Her work on Renaissance humanism and on Platonism, Aristotelianism, Stoicism, Epicureanism, and scepticism in Renaissance philosophy has appeared in many contributions to scholarly journals and academic books and has been translated into Italian, French, German, Spanish, Portuguese, and Polish.

A collection of her essays was published in 2002 as Classical Traditions in Renaissance Philosophy.

Professor Kraye was associate editor of The Cambridge History of Renaissance Philosophy (1988) and edited the Cambridge Companion to Renaissance Humanism (1996) and Cambridge Translations of Renaissance Philosophical Texts (2 vols, 1997).

The range of her interests is reflected in the volumes she has jointly edited, which include Caro Vitto: Essays in Memory of Vittore Branca (2007), Conflicting Duties: Science, Medicine and Religion in Rome, 1550–1750 (2009), Vernacular Aristotelianism in Italy from the Fourteenth to the Seventeenth Century (2016), The Afterlife of Aldus (2018) and The Marriage of Philology and Scepticism (2019).
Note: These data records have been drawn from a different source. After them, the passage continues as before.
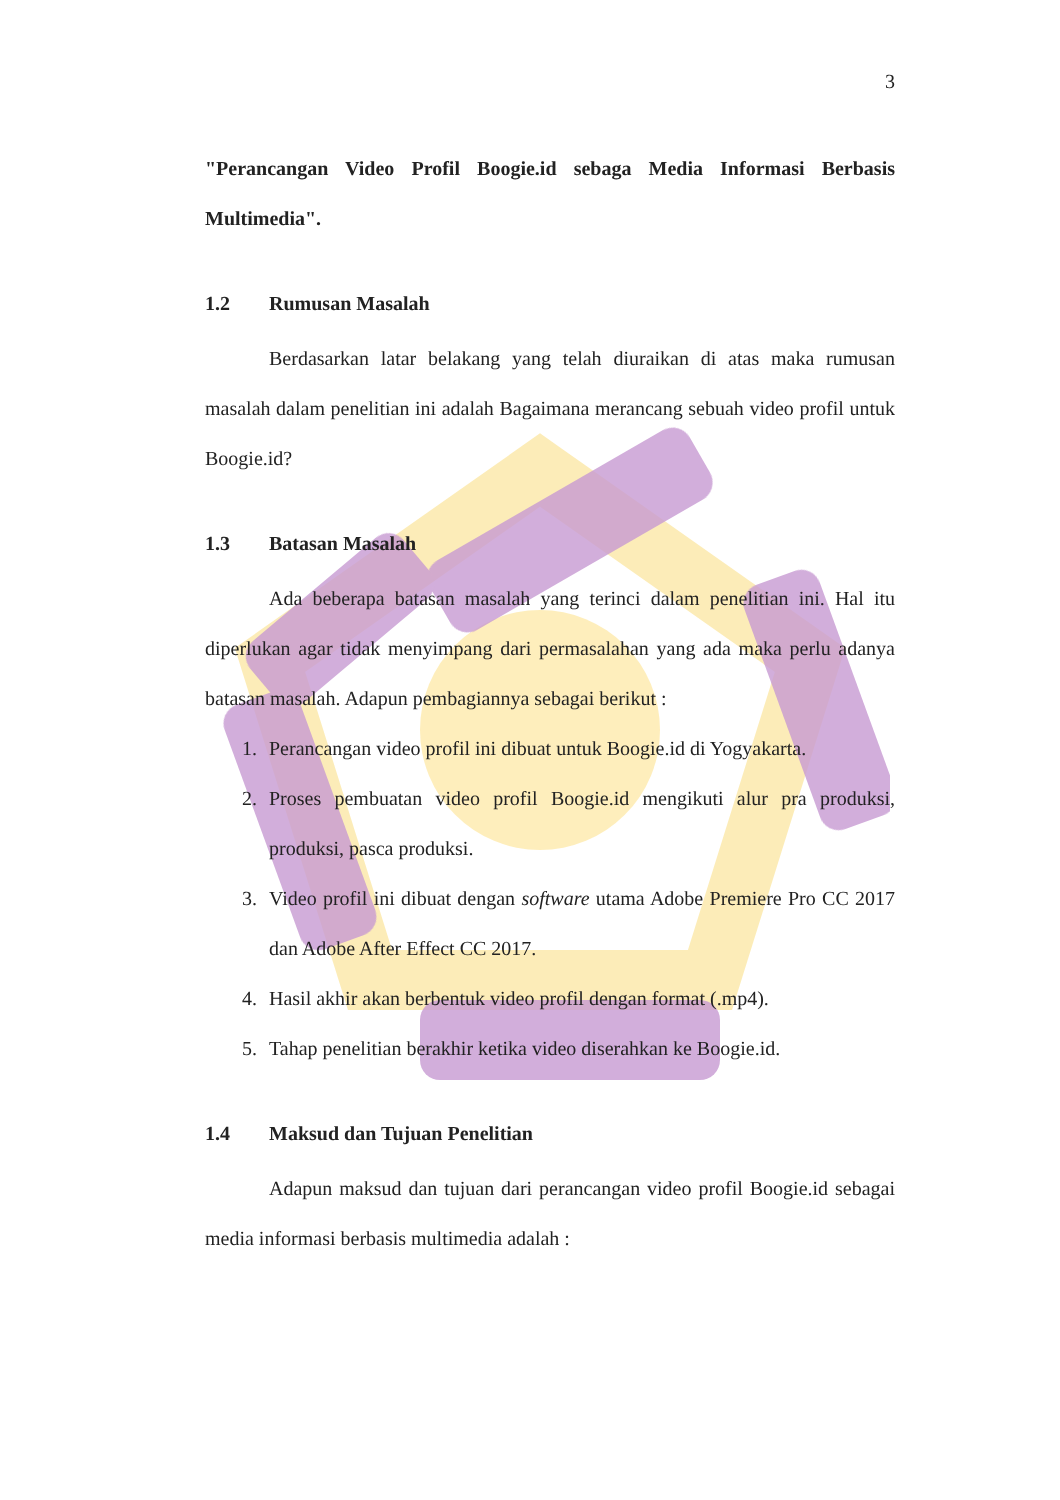3
"Perancangan Video Profil Boogie.id sebaga Media Informasi Berbasis Multimedia".
1.2 Rumusan Masalah
Berdasarkan latar belakang yang telah diuraikan di atas maka rumusan masalah dalam penelitian ini adalah Bagaimana merancang sebuah video profil untuk Boogie.id?
1.3 Batasan Masalah
Ada beberapa batasan masalah yang terinci dalam penelitian ini. Hal itu diperlukan agar tidak menyimpang dari permasalahan yang ada maka perlu adanya batasan masalah. Adapun pembagiannya sebagai berikut :
1. Perancangan video profil ini dibuat untuk Boogie.id di Yogyakarta.
2. Proses pembuatan video profil Boogie.id mengikuti alur pra produksi, produksi, pasca produksi.
3. Video profil ini dibuat dengan software utama Adobe Premiere Pro CC 2017 dan Adobe After Effect CC 2017.
4. Hasil akhir akan berbentuk video profil dengan format (.mp4).
5. Tahap penelitian berakhir ketika video diserahkan ke Boogie.id.
1.4 Maksud dan Tujuan Penelitian
Adapun maksud dan tujuan dari perancangan video profil Boogie.id sebagai media informasi berbasis multimedia adalah :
She has been a co-investigator on a number of research projects funded by the AHRC and the Leverhulme Foundation.

In 2018 a group of her students and friends published Et amicorum: Essays on Renaissance Humanism and Philosophy in Honour of Jill Kraye.

Bill Sherman, director of the Warburg Institute, commented:

“JILL KRAYE IS A CONSUMMATE SCHOLAR-LIBRARIAN IN THE FINEST WARBURGIAN TRADITION. SHE HAS SERVED THE INSTITUTE, ITS STUDENTS, ITS READERS, AND HER FELLOW SCHOLARS OF RENAISSANCE HUMANISM WITH WORK OF THE HIGHEST STANDARD SINCE THE EARLY 1970S. WE ARE DELIGHTED TO SEE HER HONOURED BY THE BRITISH ACADEMY.